• _Description of the task_
In the data below, take the part that opens with the line containing "phylum: Chordata" and closes with the line containing "scientific name: Ardea alba", and write it out again with "scientific name" replaced by "binomial name", leaving everything else the same.

Items from a dataset
Begin
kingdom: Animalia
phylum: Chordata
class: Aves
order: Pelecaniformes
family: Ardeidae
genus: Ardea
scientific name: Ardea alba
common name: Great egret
End
Begin
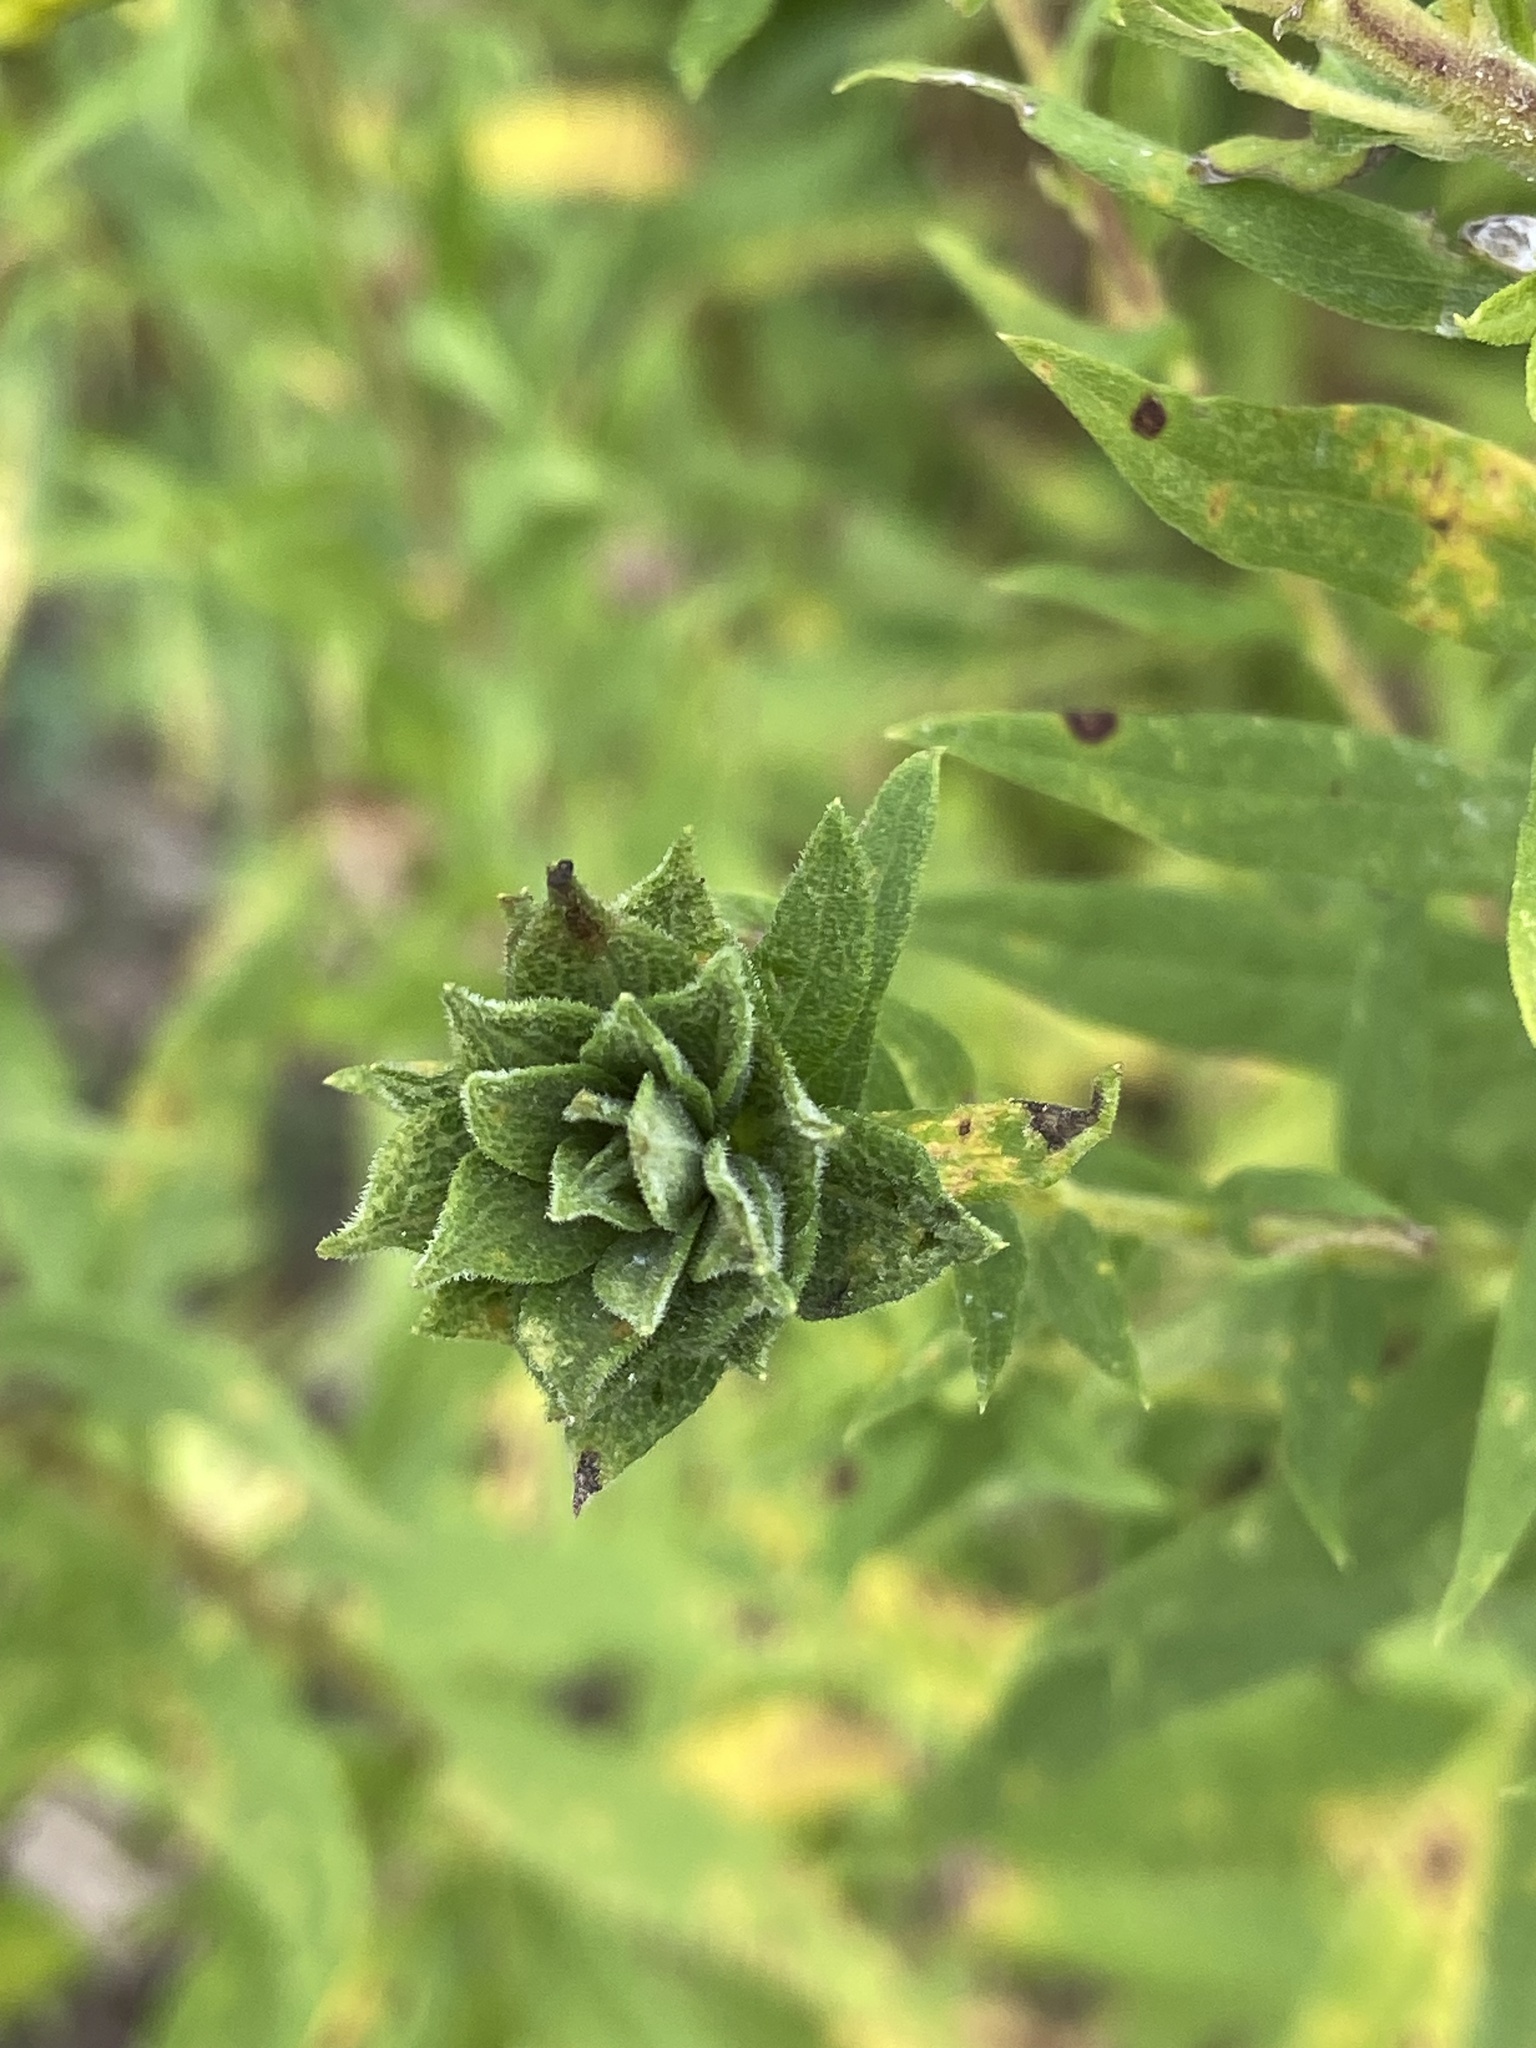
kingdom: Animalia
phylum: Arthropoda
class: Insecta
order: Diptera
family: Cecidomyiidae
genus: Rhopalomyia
End
• _Output_
phylum: Chordata
class: Aves
order: Pelecaniformes
family: Ardeidae
genus: Ardea
binomial name: Ardea alba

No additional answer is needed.